State how many lines in these records contain the word "Affidavit", and nothing else.

◇ ◇ ◇ ◇

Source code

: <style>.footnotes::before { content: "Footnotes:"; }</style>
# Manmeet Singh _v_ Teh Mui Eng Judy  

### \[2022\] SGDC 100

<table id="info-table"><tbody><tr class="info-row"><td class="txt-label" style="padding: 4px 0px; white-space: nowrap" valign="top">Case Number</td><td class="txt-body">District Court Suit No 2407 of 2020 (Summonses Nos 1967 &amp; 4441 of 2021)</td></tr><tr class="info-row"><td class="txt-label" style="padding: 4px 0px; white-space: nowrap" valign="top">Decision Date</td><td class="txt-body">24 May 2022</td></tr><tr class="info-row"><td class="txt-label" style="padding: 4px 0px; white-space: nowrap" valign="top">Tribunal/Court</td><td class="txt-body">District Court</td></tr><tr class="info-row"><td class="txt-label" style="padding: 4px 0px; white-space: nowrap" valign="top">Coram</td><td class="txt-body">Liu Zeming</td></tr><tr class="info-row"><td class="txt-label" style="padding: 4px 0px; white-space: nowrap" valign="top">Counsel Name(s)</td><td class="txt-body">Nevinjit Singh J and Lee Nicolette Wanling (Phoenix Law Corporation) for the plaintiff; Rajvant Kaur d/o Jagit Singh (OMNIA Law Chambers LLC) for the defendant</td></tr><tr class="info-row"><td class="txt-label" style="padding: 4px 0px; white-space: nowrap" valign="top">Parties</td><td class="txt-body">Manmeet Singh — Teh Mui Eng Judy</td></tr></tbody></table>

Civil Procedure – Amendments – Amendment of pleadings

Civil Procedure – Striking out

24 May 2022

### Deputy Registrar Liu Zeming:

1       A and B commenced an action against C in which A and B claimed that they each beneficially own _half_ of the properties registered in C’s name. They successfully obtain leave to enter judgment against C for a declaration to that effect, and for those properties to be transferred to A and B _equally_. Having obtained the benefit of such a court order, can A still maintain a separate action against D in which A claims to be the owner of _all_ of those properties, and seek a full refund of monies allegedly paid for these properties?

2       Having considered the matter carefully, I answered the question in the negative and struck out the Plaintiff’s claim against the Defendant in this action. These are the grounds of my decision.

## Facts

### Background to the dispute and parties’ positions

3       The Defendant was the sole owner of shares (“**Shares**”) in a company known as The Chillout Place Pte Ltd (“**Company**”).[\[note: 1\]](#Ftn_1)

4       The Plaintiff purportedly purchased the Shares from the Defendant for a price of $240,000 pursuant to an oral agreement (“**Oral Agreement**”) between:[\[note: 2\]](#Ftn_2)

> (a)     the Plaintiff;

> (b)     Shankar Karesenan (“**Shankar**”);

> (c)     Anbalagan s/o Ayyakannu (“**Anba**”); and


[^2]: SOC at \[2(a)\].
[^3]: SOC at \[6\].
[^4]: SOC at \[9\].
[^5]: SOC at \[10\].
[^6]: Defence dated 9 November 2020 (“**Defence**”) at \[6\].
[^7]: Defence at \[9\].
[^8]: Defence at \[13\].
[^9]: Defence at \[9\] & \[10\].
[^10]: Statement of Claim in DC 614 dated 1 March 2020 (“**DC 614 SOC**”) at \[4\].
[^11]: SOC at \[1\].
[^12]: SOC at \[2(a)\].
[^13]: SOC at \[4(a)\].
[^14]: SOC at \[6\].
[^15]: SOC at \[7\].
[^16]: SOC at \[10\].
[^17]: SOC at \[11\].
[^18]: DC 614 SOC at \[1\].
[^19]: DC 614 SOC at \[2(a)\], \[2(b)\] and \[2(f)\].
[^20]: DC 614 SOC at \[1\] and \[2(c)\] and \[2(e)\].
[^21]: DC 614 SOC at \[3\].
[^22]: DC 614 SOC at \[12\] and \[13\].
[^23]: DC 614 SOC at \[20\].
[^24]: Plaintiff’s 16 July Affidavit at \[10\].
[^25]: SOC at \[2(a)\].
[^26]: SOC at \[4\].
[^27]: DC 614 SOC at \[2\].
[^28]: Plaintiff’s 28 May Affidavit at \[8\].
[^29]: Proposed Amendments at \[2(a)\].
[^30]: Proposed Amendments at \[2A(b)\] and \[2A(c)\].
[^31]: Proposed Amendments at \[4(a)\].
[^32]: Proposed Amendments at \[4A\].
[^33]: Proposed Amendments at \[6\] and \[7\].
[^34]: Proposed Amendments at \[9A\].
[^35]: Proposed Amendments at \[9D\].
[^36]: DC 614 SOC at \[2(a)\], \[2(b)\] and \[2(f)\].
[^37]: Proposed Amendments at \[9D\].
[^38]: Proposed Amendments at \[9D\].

◇ ◇ ◇ ◇

EXERCISE SOLUTION →
2